● **Task directions**
Please copy out every line of the data word for word.

[Pixel coordinate tracking data]

*** Block opens ***

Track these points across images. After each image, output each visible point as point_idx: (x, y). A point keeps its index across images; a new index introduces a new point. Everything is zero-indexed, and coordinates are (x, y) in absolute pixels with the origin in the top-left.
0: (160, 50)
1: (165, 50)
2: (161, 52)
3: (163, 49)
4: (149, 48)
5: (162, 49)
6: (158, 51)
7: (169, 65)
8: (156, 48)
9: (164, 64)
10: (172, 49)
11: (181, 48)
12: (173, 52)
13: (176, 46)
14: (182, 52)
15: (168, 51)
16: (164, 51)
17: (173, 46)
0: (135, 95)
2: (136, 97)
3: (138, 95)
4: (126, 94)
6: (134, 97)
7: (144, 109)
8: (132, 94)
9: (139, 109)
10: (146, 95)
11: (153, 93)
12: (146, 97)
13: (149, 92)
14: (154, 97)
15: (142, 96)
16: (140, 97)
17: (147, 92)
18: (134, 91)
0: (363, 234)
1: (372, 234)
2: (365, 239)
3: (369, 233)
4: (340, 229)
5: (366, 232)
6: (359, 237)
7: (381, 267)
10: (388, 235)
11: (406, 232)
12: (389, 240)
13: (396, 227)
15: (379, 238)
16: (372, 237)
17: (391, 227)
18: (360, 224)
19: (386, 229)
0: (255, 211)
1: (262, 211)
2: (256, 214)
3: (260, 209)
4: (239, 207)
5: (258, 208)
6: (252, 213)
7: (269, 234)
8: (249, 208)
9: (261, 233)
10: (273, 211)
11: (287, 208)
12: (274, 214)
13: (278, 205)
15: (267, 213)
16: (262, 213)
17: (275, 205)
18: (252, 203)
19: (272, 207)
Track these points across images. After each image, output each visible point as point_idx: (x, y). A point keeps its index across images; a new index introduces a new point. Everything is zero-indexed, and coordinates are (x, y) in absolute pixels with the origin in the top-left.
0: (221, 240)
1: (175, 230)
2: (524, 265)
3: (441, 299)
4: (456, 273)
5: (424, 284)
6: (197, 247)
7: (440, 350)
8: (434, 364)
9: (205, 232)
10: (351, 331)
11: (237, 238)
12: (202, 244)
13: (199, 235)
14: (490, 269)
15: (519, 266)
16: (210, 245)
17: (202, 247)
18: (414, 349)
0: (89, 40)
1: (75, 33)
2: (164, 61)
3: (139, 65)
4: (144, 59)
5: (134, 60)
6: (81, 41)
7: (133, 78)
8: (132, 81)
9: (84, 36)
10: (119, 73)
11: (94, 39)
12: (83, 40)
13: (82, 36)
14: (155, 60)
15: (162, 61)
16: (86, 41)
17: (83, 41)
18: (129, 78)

*** Block closes ***

● **Task solution**
Track these points across images. After each image, output each visible point as point_idx: (x, y). A point keeps its index across images; a new index introduces a new point. Everything is zero-indexed, and coordinates are (x, y) in absolute pixels with the origin in the top-left.
0: (160, 50)
1: (165, 50)
2: (161, 52)
3: (163, 49)
4: (149, 48)
5: (162, 49)
6: (158, 51)
7: (169, 65)
8: (156, 48)
9: (164, 64)
10: (172, 49)
11: (181, 48)
12: (173, 52)
13: (176, 46)
14: (182, 52)
15: (168, 51)
16: (164, 51)
17: (173, 46)
0: (135, 95)
2: (136, 97)
3: (138, 95)
4: (126, 94)
6: (134, 97)
7: (144, 109)
8: (132, 94)
9: (139, 109)
10: (146, 95)
11: (153, 93)
12: (146, 97)
13: (149, 92)
14: (154, 97)
15: (142, 96)
16: (140, 97)
17: (147, 92)
18: (134, 91)
0: (363, 234)
1: (372, 234)
2: (365, 239)
3: (369, 233)
4: (340, 229)
5: (366, 232)
6: (359, 237)
7: (381, 267)
10: (388, 235)
11: (406, 232)
12: (389, 240)
13: (396, 227)
15: (379, 238)
16: (372, 237)
17: (391, 227)
18: (360, 224)
19: (386, 229)
0: (255, 211)
1: (262, 211)
2: (256, 214)
3: (260, 209)
4: (239, 207)
5: (258, 208)
6: (252, 213)
7: (269, 234)
8: (249, 208)
9: (261, 233)
10: (273, 211)
11: (287, 208)
12: (274, 214)
13: (278, 205)
15: (267, 213)
16: (262, 213)
17: (275, 205)
18: (252, 203)
19: (272, 207)
Track these points across images. After each image, output each visible point as point_idx: (x, y). A point keeps its index across images; a new index introduces a new point. Everything is zero-indexed, and coordinates are (x, y) in absolute pixels with the origin in the top-left.
0: (221, 240)
1: (175, 230)
2: (524, 265)
3: (441, 299)
4: (456, 273)
5: (424, 284)
6: (197, 247)
7: (440, 350)
8: (434, 364)
9: (205, 232)
10: (351, 331)
11: (237, 238)
12: (202, 244)
13: (199, 235)
14: (490, 269)
15: (519, 266)
16: (210, 245)
17: (202, 247)
18: (414, 349)
0: (89, 40)
1: (75, 33)
2: (164, 61)
3: (139, 65)
4: (144, 59)
5: (134, 60)
6: (81, 41)
7: (133, 78)
8: (132, 81)
9: (84, 36)
10: (119, 73)
11: (94, 39)
12: (83, 40)
13: (82, 36)
14: (155, 60)
15: (162, 61)
16: (86, 41)
17: (83, 41)
18: (129, 78)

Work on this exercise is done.